On 7/19/2015 5:27 AM, Laura Creighton wrote:
> In a message of Sat, 18 Jul 2015 19:36:33 -0400, Terry Reedy writes:
>> If the vast majority of Python programmers are focused on 2.7, why are
>> volunteers to help fix 2.7 bugs so scarce?
>
> Because volunteers to fix any bugs are scarce?  Because most people really
> only think of bug fixing when they have one, and when they get that
> one fixed they drop back into thinking that everything is perfect?
>
>> Does they all consider it perfect (or sufficient) as is?
>>
>> Should the core developers who do not personally use 2.7 stop
>> backporting, because no one cares if they do?
>>
>> --
>> Terry Jan Reedy
>
> In the tiny corner of industrial automation where I do a lot of work,
> nobody is using 3.0.  It is not clear that this is ever going to change.
> It would have to be driven by 'lack of people who know 2.x syntax'
> or something like that.

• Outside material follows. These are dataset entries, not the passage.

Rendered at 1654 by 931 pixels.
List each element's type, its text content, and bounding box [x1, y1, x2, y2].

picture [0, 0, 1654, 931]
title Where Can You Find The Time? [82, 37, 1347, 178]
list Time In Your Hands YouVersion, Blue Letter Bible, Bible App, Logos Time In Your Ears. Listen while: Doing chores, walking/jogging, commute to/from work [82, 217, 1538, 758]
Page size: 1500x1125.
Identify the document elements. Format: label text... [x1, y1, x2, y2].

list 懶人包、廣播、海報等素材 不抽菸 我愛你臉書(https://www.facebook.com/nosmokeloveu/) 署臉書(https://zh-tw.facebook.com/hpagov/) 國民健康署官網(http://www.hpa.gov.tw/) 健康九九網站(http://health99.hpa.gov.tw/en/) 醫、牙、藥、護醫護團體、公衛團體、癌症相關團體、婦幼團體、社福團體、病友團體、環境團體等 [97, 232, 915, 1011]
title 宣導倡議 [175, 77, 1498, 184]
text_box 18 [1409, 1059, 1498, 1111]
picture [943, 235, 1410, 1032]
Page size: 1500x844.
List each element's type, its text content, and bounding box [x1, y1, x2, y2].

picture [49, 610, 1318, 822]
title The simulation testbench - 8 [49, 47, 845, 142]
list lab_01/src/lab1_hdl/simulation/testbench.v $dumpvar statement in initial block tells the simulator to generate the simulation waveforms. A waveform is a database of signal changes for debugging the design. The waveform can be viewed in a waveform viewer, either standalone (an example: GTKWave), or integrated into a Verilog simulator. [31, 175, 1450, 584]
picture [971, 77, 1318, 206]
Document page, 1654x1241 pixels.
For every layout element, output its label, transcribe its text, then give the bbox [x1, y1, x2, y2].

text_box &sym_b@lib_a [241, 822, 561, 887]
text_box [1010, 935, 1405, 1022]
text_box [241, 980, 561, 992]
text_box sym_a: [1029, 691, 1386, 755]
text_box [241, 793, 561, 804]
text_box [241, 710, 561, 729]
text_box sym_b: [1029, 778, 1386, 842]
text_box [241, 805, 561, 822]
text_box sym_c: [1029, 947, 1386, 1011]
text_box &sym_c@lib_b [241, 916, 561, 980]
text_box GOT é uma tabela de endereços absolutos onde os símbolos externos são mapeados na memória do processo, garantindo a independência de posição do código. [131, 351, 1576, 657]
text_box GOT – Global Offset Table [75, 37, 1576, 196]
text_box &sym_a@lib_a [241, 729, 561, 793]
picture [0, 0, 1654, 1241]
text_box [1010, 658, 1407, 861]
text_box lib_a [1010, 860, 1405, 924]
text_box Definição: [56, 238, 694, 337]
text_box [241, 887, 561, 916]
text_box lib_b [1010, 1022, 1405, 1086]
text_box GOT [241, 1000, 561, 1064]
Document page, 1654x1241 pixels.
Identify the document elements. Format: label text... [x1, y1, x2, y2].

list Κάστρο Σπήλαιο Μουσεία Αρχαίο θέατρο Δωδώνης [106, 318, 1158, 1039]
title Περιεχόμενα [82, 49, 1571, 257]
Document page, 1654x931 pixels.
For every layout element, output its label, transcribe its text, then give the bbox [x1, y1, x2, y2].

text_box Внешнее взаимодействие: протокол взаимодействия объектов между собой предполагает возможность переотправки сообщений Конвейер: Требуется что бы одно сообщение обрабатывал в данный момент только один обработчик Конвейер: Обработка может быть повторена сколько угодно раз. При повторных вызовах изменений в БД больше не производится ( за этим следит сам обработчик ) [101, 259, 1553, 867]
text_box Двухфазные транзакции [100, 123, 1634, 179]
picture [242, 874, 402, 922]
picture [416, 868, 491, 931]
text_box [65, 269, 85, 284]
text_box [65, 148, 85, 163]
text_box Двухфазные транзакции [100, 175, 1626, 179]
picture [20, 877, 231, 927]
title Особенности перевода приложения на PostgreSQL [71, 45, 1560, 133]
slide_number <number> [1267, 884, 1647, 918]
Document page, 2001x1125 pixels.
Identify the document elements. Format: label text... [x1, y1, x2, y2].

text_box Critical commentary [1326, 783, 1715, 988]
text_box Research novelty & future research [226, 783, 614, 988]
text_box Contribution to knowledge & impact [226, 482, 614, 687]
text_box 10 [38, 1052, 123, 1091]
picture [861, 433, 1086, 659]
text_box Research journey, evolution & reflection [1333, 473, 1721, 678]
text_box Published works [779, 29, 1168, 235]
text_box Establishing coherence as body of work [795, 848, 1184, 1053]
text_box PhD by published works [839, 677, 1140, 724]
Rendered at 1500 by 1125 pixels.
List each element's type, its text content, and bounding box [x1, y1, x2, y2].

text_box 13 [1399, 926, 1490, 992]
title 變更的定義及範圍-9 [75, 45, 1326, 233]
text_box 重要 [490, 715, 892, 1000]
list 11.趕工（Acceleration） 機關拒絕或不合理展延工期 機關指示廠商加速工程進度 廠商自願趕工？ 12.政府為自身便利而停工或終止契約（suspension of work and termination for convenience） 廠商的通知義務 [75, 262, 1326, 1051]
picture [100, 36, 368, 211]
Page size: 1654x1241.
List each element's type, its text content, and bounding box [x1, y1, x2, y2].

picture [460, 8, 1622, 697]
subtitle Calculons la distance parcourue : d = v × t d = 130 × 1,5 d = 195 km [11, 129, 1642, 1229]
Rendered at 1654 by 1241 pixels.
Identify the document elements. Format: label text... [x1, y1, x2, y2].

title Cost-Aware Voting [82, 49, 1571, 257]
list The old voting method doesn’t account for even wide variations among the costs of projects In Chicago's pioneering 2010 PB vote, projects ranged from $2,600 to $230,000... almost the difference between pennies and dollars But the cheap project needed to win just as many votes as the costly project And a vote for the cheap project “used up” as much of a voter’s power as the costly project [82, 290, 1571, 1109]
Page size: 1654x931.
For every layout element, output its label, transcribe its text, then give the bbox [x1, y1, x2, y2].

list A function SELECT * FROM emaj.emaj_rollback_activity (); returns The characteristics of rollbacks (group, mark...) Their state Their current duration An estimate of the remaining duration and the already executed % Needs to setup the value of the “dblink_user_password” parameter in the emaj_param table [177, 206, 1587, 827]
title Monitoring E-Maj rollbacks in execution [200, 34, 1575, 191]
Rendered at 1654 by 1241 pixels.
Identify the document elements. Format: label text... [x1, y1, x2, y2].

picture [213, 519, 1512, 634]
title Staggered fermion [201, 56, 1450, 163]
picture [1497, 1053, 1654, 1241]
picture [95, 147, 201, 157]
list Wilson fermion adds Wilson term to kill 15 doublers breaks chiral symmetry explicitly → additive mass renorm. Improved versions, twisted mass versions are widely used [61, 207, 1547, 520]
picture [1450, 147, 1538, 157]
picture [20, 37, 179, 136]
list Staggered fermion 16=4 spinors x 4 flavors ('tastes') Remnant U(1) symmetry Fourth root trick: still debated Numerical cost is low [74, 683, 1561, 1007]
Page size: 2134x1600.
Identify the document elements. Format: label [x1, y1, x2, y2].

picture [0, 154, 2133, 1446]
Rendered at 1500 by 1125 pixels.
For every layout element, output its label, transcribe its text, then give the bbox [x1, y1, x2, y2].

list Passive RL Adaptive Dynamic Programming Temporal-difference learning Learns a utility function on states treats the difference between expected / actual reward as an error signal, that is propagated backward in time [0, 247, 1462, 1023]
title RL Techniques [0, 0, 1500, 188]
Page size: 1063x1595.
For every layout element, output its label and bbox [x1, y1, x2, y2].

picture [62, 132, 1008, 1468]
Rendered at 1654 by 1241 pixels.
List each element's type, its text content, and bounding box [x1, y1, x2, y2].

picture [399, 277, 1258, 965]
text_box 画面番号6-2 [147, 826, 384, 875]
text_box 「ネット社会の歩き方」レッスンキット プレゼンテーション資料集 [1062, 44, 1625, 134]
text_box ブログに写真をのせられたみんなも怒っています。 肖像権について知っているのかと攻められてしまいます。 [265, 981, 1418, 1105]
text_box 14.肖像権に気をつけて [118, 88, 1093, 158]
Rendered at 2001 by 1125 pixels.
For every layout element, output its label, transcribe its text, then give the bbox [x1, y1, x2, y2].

Not 'third party library compatibility' because
> we really don't use them all that much.
>
> In this corner of the world, the favourite language for developing in
> is C (because we work close to hardware) and one of the things we like
> about it, a whole lot, is that the language never changes out from
> under you.  So there is great hope among industrial users of Python
> that we can get a hold of a 'never going to change any more' version
> of Python, and then code in that 'forever' knowing that a code change
> isn't going to come along and break all our stuff.

Any version of Python too old even for security patches would qualify. 
Of course, in a chaotic environment, static code may mean unstatic 
behavior.  Changing internet attacks and changing build environments are 
the prime reason for extending 2.7 maintenance.

> Bug fixes aren't supposed to do this, of course, in the same way that
> backporting of features do, but every so often something that was
> introduced to fix bug X ends up breaking something else Y.  If the
> consequences of a bug can be 10s of thousands of Euros lost, you
> can see the appeal of 'this isn't going to happen any more'.
>
> While nobody likes to get bit by bugs, there is some sort of fuzzy
> belief out there that the bugs fixes that have gone into 2.7 are
> more about things that we would never run into, and thus we get the
> risk of change without the benefit of the bugfix.  This belief isn't
> one that people substantiate -- it is 'just a feeling'.
>
> So from this corner of the world, which admittedly is a very small corner,
> yes, the news is 'Life is good.  Please leave us alone.'  This is in
> large part, I think, due to the belief that 'if things aren't breaking,
> things are perfect' which is completely untrue, but that's the way
> people are thinking.

The extended extended maintenance for 2.7 (from now to 2020) is 
primarily for security and build fixes.  I am beginning to think that 
the ambiguity of 'secondarily for other fixes, on a case-by-case basis, 
as determined by the whim of individual core developers' is a disservice 
to most users as well as most core developers.